Na análise da pesquisadora, os bairros de elite de São Paulo se assemelham a cidades medievais, com muros extremamente altos e aparatos de segurança que muitas vezes invadem o espaço público, como a guarita, a cancela e até o fechamento de ruas. O luxuoso condomínio Collinas de São Francisco, na zona oeste de São Paulo, praticamente se apoderou de um logradouro público para garantir a segurança e comodidade de seus moradores. Na “entrada”, seguranças particulares anotam placas dos carros que acessam o local. Nos postes da rede pública de energia há aquelas malfadadas placas, comuns em shopping centers, lojas e supermercados. “Sorria, você está sendo filmado”. Para completar, no interior do condomínio há um belíssimo parque municipal. O problema é que não há nenhuma indicação ou aviso de que a área verde está à disposição da comunidade. O único acesso ao parque é pela entrada da rua vigiada 24 horas por funcionários de uma empresa de segurança. “Não proibimos ou cerceamos o acesso de qualquer pessoa ao parque ou ao condomínio. Nosso único cuidado é oferecer segurança aos moradores. Não vejo nenhum mal nisso”, diz Odair Senra, diretor de incorporações da Gafisa, a construtora do conjunto. Essa não parece ser a opinião da prefeitura. Ao ser informada por ISTOÉ da existência de guaritas que afunilam e dificultam o tráfego na via pública, a Administração Regional do Butantã, responsável pela região, prometeu a retirada e desobstrução do logradouro e também das calçadas ocupadas pelo aparato de segurança.
Pistolões – O combate a esse tipo de delito é um desafio rotineiro para os órgãos municipais. Os que não entram em esquemas de suborno passam por problemas sérios. É o caso de Evaldo Gomes dos Santos Filho, 39 anos, 13 dos quais como policial de controle de trânsito nos arredores da praça General Osório, em Ipanema. “Carteirada? Era frequente…”, diz o policial, aposentado aos 38 anos após levar um tiro no braço direito em um assalto. Ele seleciona a história de Agnaldo Timóteo, atualmente incomunicável no programa Casa dos artistas 3, do SBT. O cantor e então vereador estacionou o carro em local proibido e, ao se ver multado por Evaldo, ligou para o 23º Batalhão para denunciar o guarda. “O comandante Soares (na época comandante do referido Batalhão) mandou que eu liberasse o carro e eu disse não. Mantive a multa e fui repreendido”, lembra.
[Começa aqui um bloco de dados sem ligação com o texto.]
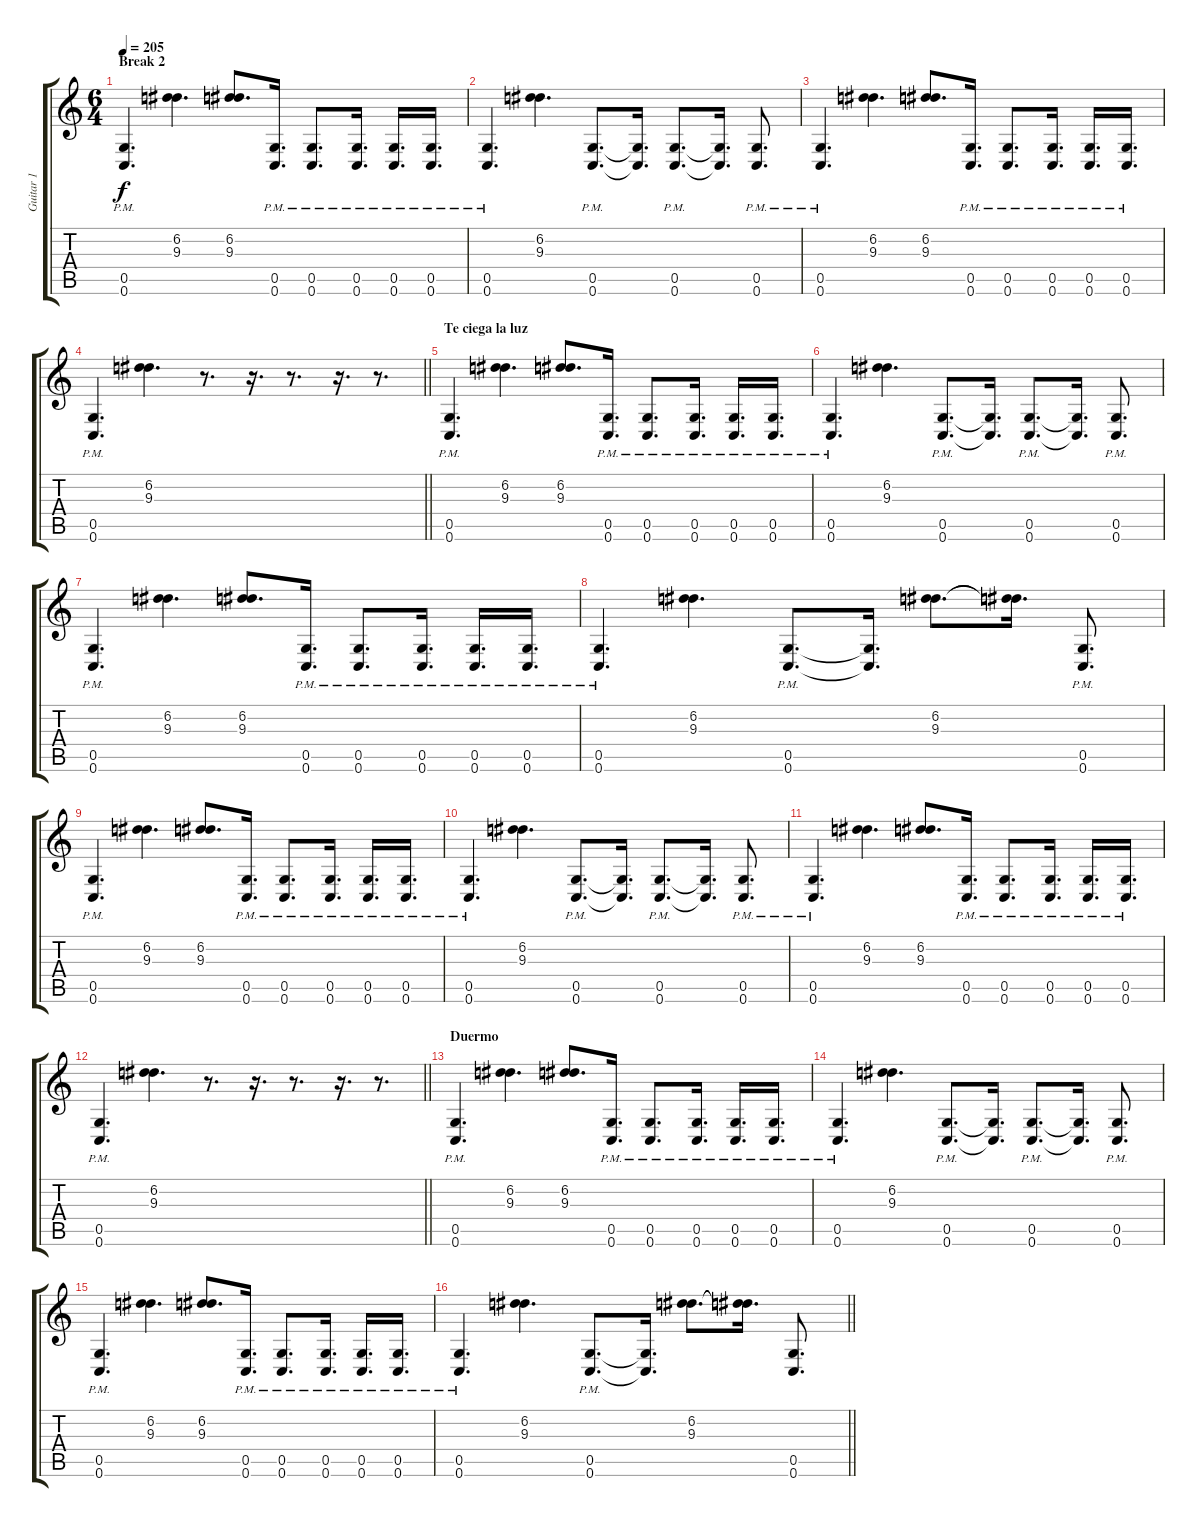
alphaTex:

\track ("Guitar 1" "Guitar 1") {instrument overdrivenguitar}
\staff {score tabs}
\tuning (D4 A3 F3 C3 G2 C2) {hide}
\ts (6 4)
\section ("" "Break 2")
\tempo 205
\clef g2
\ks c
(0.5{pm} 0.6).4{d dy f} (6.2 9.3).4{d} (6.2 9.3).8{d} (0.5{pm} 0.6).16{d} (0.5{pm} 0.6).8{d} (0.5{pm} 0.6).16{d} (0.5{pm} 0.6).16{d} (0.5{pm} 0.6).16{d} |
(0.5{pm} 0.6).4{d} (6.2 9.3).4{d} (0.5{pm} 0.6).8{d} (0.5{t} 0.6{t}).16{d} (0.5{pm} 0.6).8{d} (0.5{t} 0.6{t}).16{d} (0.5{pm} 0.6).8{d} |
(0.5{pm} 0.6).4{d} (6.2 9.3).4{d} (6.2 9.3).8{d} (0.5{pm} 0.6).16{d} (0.5{pm} 0.6).8{d} (0.5{pm} 0.6).16{d} (0.5{pm} 0.6).16{d} (0.5{pm} 0.6).16{d} |
\barLineRight lightlight
(0.5{pm} 0.6).4{d} (6.2 9.3).4{d} r.8{d} r.16{d} r.8{d} r.16{d} r.8{d} |
\section ("" "Te ciega la luz")
(0.5{pm} 0.6).4{d} (6.2 9.3).4{d} (6.2 9.3).8{d} (0.5{pm} 0.6).16{d} (0.5{pm} 0.6).8{d} (0.5{pm} 0.6).16{d} (0.5{pm} 0.6).16{d} (0.5{pm} 0.6).16{d} |
(0.5{pm} 0.6).4{d} (6.2 9.3).4{d} (0.5{pm} 0.6).8{d} (0.5{t} 0.6{t}).16{d} (0.5{pm} 0.6).8{d} (0.5{t} 0.6{t}).16{d} (0.5{pm} 0.6).8{d} |
(0.5{pm} 0.6).4{d} (6.2 9.3).4{d} (6.2 9.3).8{d} (0.5{pm} 0.6).16{d} (0.5{pm} 0.6).8{d} (0.5{pm} 0.6).16{d} (0.5{pm} 0.6).16{d} (0.5{pm} 0.6).16{d} |
(0.5{pm} 0.6).4{d} (6.2 9.3).4{d} (0.5{pm} 0.6).8{d} (0.5{t} 0.6{t}).16{d} (6.2 9.3).8{d} (6.2{t} 9.3{t}).16{d} (0.5{pm} 0.6).8{d} |
(0.5{pm} 0.6).4{d} (6.2 9.3).4{d} (6.2 9.3).8{d} (0.5{pm} 0.6).16{d} (0.5{pm} 0.6).8{d} (0.5{pm} 0.6).16{d} (0.5{pm} 0.6).16{d} (0.5{pm} 0.6).16{d} |
(0.5{pm} 0.6).4{d} (6.2 9.3).4{d} (0.5{pm} 0.6).8{d} (0.5{t} 0.6{t}).16{d} (0.5{pm} 0.6).8{d} (0.5{t} 0.6{t}).16{d} (0.5{pm} 0.6).8{d} |
(0.5{pm} 0.6).4{d} (6.2 9.3).4{d} (6.2 9.3).8{d} (0.5{pm} 0.6).16{d} (0.5{pm} 0.6).8{d} (0.5{pm} 0.6).16{d} (0.5{pm} 0.6).16{d} (0.5{pm} 0.6).16{d} |
\barLineRight lightlight
(0.5{pm} 0.6).4{d} (6.2 9.3).4{d} r.8{d} r.16{d} r.8{d} r.16{d} r.8{d} |
\section ("" "Duermo")
(0.5{pm} 0.6).4{d} (6.2 9.3).4{d} (6.2 9.3).8{d} (0.5{pm} 0.6).16{d} (0.5{pm} 0.6).8{d} (0.5{pm} 0.6).16{d} (0.5{pm} 0.6).16{d} (0.5{pm} 0.6).16{d} |
(0.5{pm} 0.6).4{d} (6.2 9.3).4{d} (0.5{pm} 0.6).8{d} (0.5{t} 0.6{t}).16{d} (0.5{pm} 0.6).8{d} (0.5{t} 0.6{t}).16{d} (0.5{pm} 0.6).8{d} |
(0.5{pm} 0.6).4{d} (6.2 9.3).4{d} (6.2 9.3).8{d} (0.5{pm} 0.6).16{d} (0.5{pm} 0.6).8{d} (0.5{pm} 0.6).16{d} (0.5{pm} 0.6).16{d} (0.5{pm} 0.6).16{d} |
\barLineRight lightlight
(0.5{pm} 0.6).4{d} (6.2 9.3).4{d} (0.5{pm} 0.6).8{d} (0.5{t} 0.6{t}).16{d} (6.2 9.3).8{d} (6.2{t} 9.3{t}).16{d} (0.5 0.6).8{d}
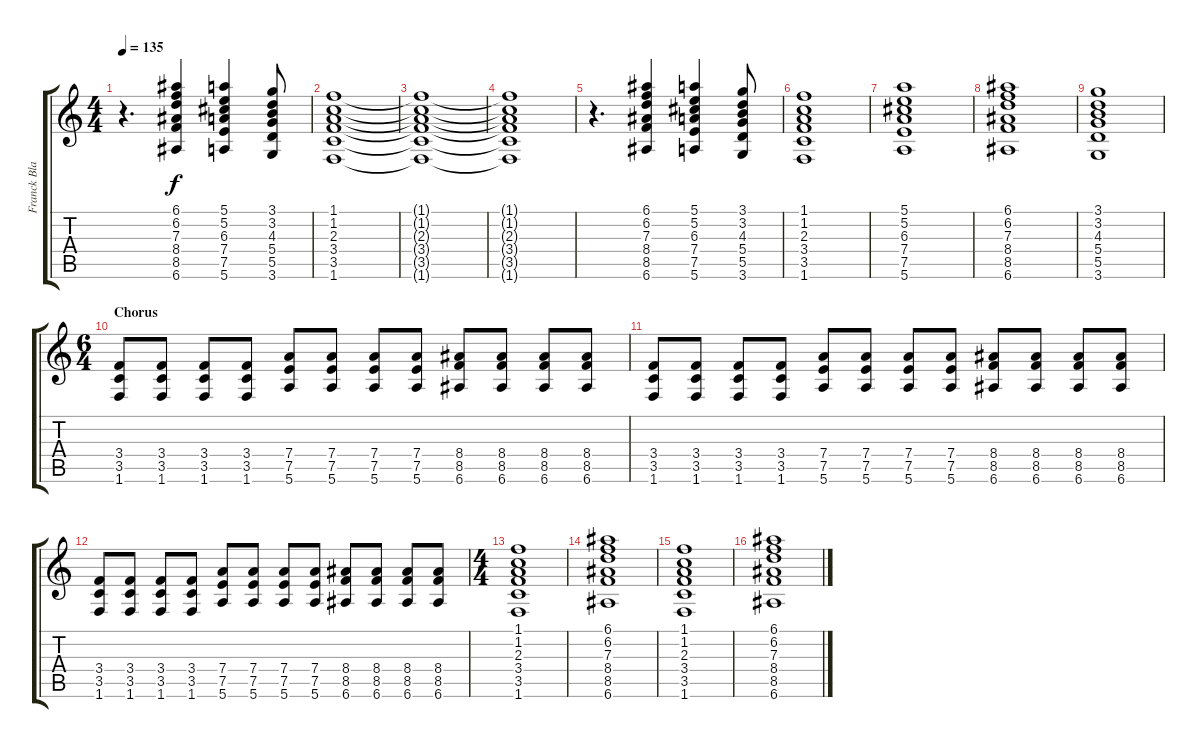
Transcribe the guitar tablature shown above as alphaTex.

\track ("Franck Black" "Franck Bla") {instrument distortionguitar}
\staff {score tabs}
\tuning (E4 B3 G3 D3 A2 E2) {hide}
\ts (4 4)
\tempo 135
\clef g2
\ks c
r.4{d dy f volume 10} (6.1 6.2 7.3 8.4 8.5 6.6).4 (5.1 5.2 6.3 7.4 7.5 5.6).4 (3.1 3.2 4.3 5.4 5.5 3.6).8 |
(1.1 1.2 2.3 3.4 3.5 1.6).1{volume 0} |
(1.1{t} 1.2{t} 2.3{t} 3.4{t} 3.5{t} 1.6{t}).1 |
(1.1{t} 1.2{t} 2.3{t} 3.4{t} 3.5{t} 1.6{t}).1 |
r.4{d volume 10} (6.1 6.2 7.3 8.4 8.5 6.6).4 (5.1 5.2 6.3 7.4 7.5 5.6).4 (3.1 3.2 4.3 5.4 5.5 3.6).8 |
(1.1 1.2 2.3 3.4 3.5 1.6).1 |
(5.1 5.2 6.3 7.4 7.5 5.6).1 |
(6.1 6.2 7.3 8.4 8.5 6.6).1 |
(3.1 3.2 4.3 5.4 5.5 3.6).1 |
\ts (6 4)
\section ("" "Chorus")
(3.4 3.5 1.6).8 (3.4 3.5 1.6).8 (3.4 3.5 1.6).8 (3.4 3.5 1.6).8 (7.4 7.5 5.6).8 (7.4 7.5 5.6).8 (7.4 7.5 5.6).8 (7.4 7.5 5.6).8 (8.4 8.5 6.6).8 (8.4 8.5 6.6).8 (8.4 8.5 6.6).8 (8.4 8.5 6.6).8 |
(3.4 3.5 1.6).8 (3.4 3.5 1.6).8 (3.4 3.5 1.6).8 (3.4 3.5 1.6).8 (7.4 7.5 5.6).8 (7.4 7.5 5.6).8 (7.4 7.5 5.6).8 (7.4 7.5 5.6).8 (8.4 8.5 6.6).8 (8.4 8.5 6.6).8 (8.4 8.5 6.6).8 (8.4 8.5 6.6).8 |
(3.4 3.5 1.6).8 (3.4 3.5 1.6).8 (3.4 3.5 1.6).8 (3.4 3.5 1.6).8 (7.4 7.5 5.6).8 (7.4 7.5 5.6).8 (7.4 7.5 5.6).8 (7.4 7.5 5.6).8 (8.4 8.5 6.6).8 (8.4 8.5 6.6).8 (8.4 8.5 6.6).8 (8.4 8.5 6.6).8 |
\ts (4 4)
(1.1 1.2 2.3 3.4 3.5 1.6).1 |
(6.1 6.2 7.3 8.4 8.5 6.6).1 |
(1.1 1.2 2.3 3.4 3.5 1.6).1 |
(6.1 6.2 7.3 8.4 8.5 6.6).1{volume 0}
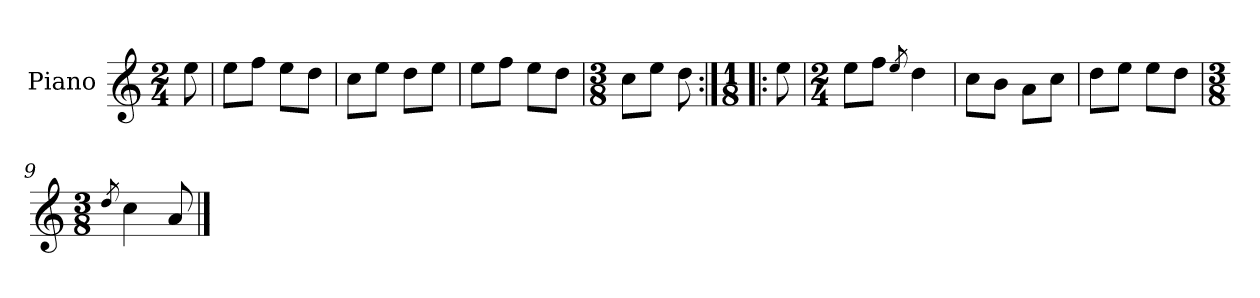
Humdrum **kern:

**kern
*part1
*staff1
*I"Piano
*I'Pno.
*clefG2
*k[]
*M2/4
=
8ee\
=1
8ee\L
8ff\J
8ee\L
8dd\J
=2
8cc\L
8ee\J
8dd\L
8ee\J
=3
8ee\L
8ff\J
8ee\L
8dd\J
=4
*M3/8
8cc\L
8ee\J
8dd\
=5:|!|:
*M1/8
8ee\
=6
*M2/4
8ee\L
8ff\J
8qee/
4dd\
=7
8cc\L
8b\J
8a\L
8cc\J
=8
8dd\L
8ee\J
8ee\L
8dd\J
!!LO:LB:g=z
=9
*M3/8
8qdd/
4cc\
8a/
==
*-
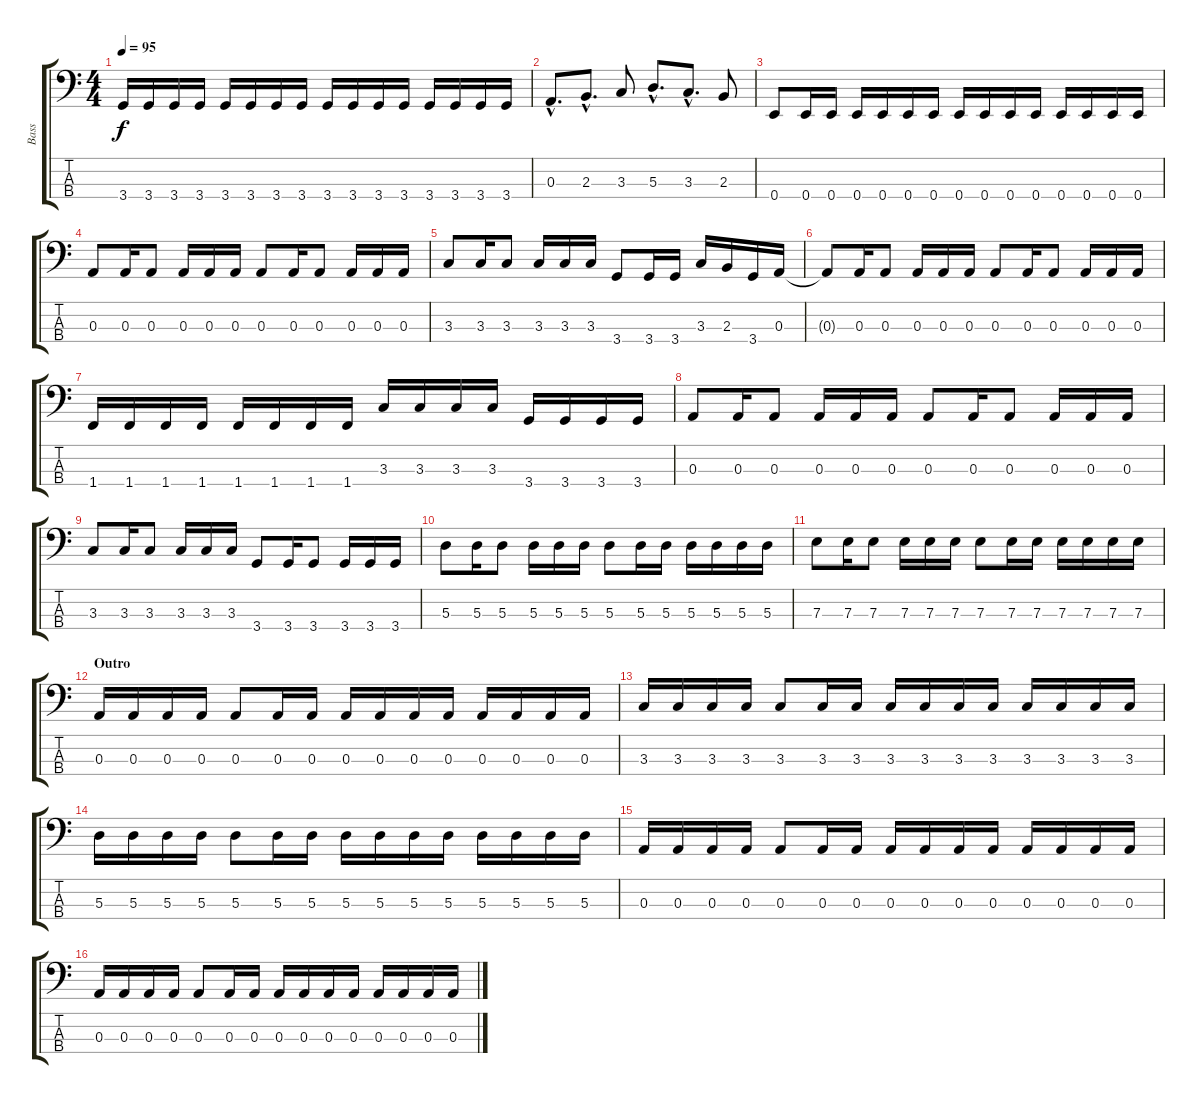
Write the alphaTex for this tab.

\track ("Bass" "Bass") {instrument electricbasspick}
\staff {score tabs}
\tuning (G2 D2 A1 E1) {hide}
\ts (4 4)
\tempo 95
\clef f4
\ks c
3.4.16{dy f} 3.4.16 3.4.16 3.4.16 3.4.16 3.4.16 3.4.16 3.4.16 3.4.16 3.4.16 3.4.16 3.4.16 3.4.16 3.4.16 3.4.16 3.4.16 |
0.3{hac}.8{d} 2.3{hac}.8{d} 3.3.8 5.3{hac}.8{d} 3.3{hac}.8{d} 2.3.8 |
0.4.8 0.4.16 0.4.16 0.4.16 0.4.16 0.4.16 0.4.16 0.4.16 0.4.16 0.4.16 0.4.16 0.4.16 0.4.16 0.4.16 0.4.16 |
0.3.8 0.3.16 0.3.8 0.3.16 0.3.16 0.3.16 0.3.8 0.3.16 0.3.8 0.3.16 0.3.16 0.3.16 |
3.3.8 3.3.16 3.3.8 3.3.16 3.3.16 3.3.16 3.4.8 3.4.16 3.4.16 3.3.16 2.3.16 3.4.16 0.3.16 |
0.3{t}.8 0.3.16 0.3.8 0.3.16 0.3.16 0.3.16 0.3.8 0.3.16 0.3.8 0.3.16 0.3.16 0.3.16 |
1.4.16 1.4.16 1.4.16 1.4.16 1.4.16 1.4.16 1.4.16 1.4.16 3.3.16 3.3.16 3.3.16 3.3.16 3.4.16 3.4.16 3.4.16 3.4.16 |
0.3.8 0.3.16 0.3.8 0.3.16 0.3.16 0.3.16 0.3.8 0.3.16 0.3.8 0.3.16 0.3.16 0.3.16 |
3.3.8 3.3.16 3.3.8 3.3.16 3.3.16 3.3.16 3.4.8 3.4.16 3.4.8 3.4.16 3.4.16 3.4.16 |
5.3.8 5.3.16 5.3.8 5.3.16 5.3.16 5.3.16 5.3.8 5.3.16 5.3.16 5.3.16 5.3.16 5.3.16 5.3.16 |
7.3.8 7.3.16 7.3.8 7.3.16 7.3.16 7.3.16 7.3.8 7.3.16 7.3.16 7.3.16 7.3.16 7.3.16 7.3.16 |
\section ("" "Outro")
0.3.16 0.3.16 0.3.16 0.3.16 0.3.8 0.3.16 0.3.16 0.3.16 0.3.16 0.3.16 0.3.16 0.3.16 0.3.16 0.3.16 0.3.16 |
3.3.16 3.3.16 3.3.16 3.3.16 3.3.8 3.3.16 3.3.16 3.3.16 3.3.16 3.3.16 3.3.16 3.3.16 3.3.16 3.3.16 3.3.16 |
5.3.16 5.3.16 5.3.16 5.3.16 5.3.8 5.3.16 5.3.16 5.3.16 5.3.16 5.3.16 5.3.16 5.3.16 5.3.16 5.3.16 5.3.16 |
0.3.16 0.3.16 0.3.16 0.3.16 0.3.8 0.3.16 0.3.16 0.3.16 0.3.16 0.3.16 0.3.16 0.3.16 0.3.16 0.3.16 0.3.16 |
0.3.16 0.3.16 0.3.16 0.3.16 0.3.8 0.3.16 0.3.16 0.3.16 0.3.16 0.3.16 0.3.16 0.3.16 0.3.16 0.3.16 0.3.16
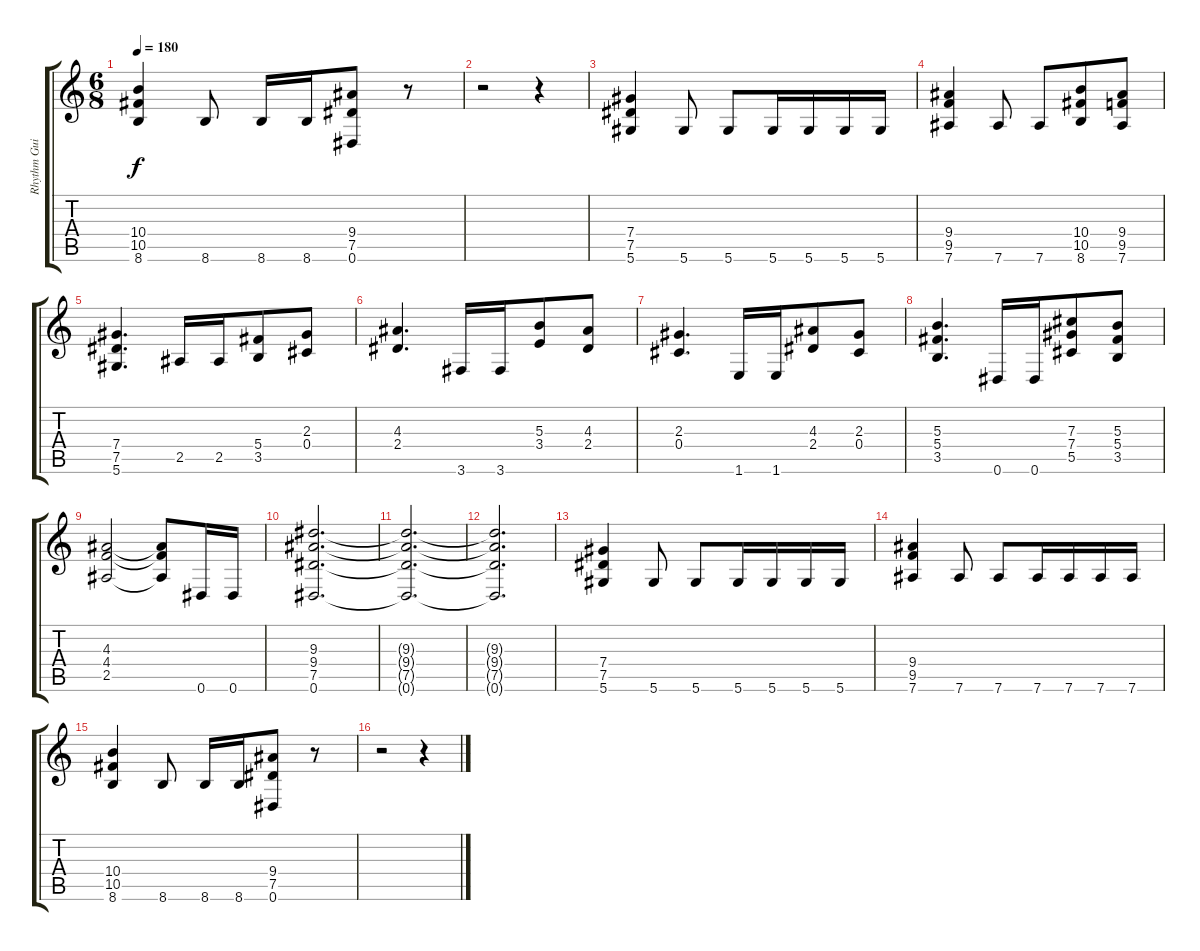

Comigo não: Rosimeri desafiou o desembargadorEduardo Mayr e
multou o carro de seu filho
Assim como o guarda Santos, quem ousa desafiar o jeitinho brasileiro, sofre. É o caso de Horácio Magalhães Gomes, presidente da Sociedade dos Amigos de Copacabana, na zona sul do Rio. Ele já perdeu os cabelos de tanto lutar. “Eu recebo reclamações de todos os tipos. Os casos mais comuns são os de invasão do passeio público por grades, pisos e até bancos impedindo a passagem dos pedestres.” Ele já deu entrada em cerca de 50 processos de invasão e gradeamento das calçadas, todos sem efeito. Segundo ele, as interferências de “pistolões” acabam desviando o rumo dos processos, tornando-os nulos. “Sou advogado e sei que os critérios para indeferir ou deferir meus pleitos são subjetivos, dando margem aos absurdos que estão sendo cometidos. A lei não é cumprida”, constata. Ele alerta para o perigo da desordem generalizada em virtude do medo dos moradores diante das pessoas influentes. “Se a prefeitura não regulamentar de uma forma objetiva a questão das grades, a cidade vai se tornar caótica. A violência acelera o cercamento desordenado e ilícito e a incorporação do espaço público ao patrimônio dos condomínios. “Desse jeito vamos acabar enjaulados”, disse Gomes.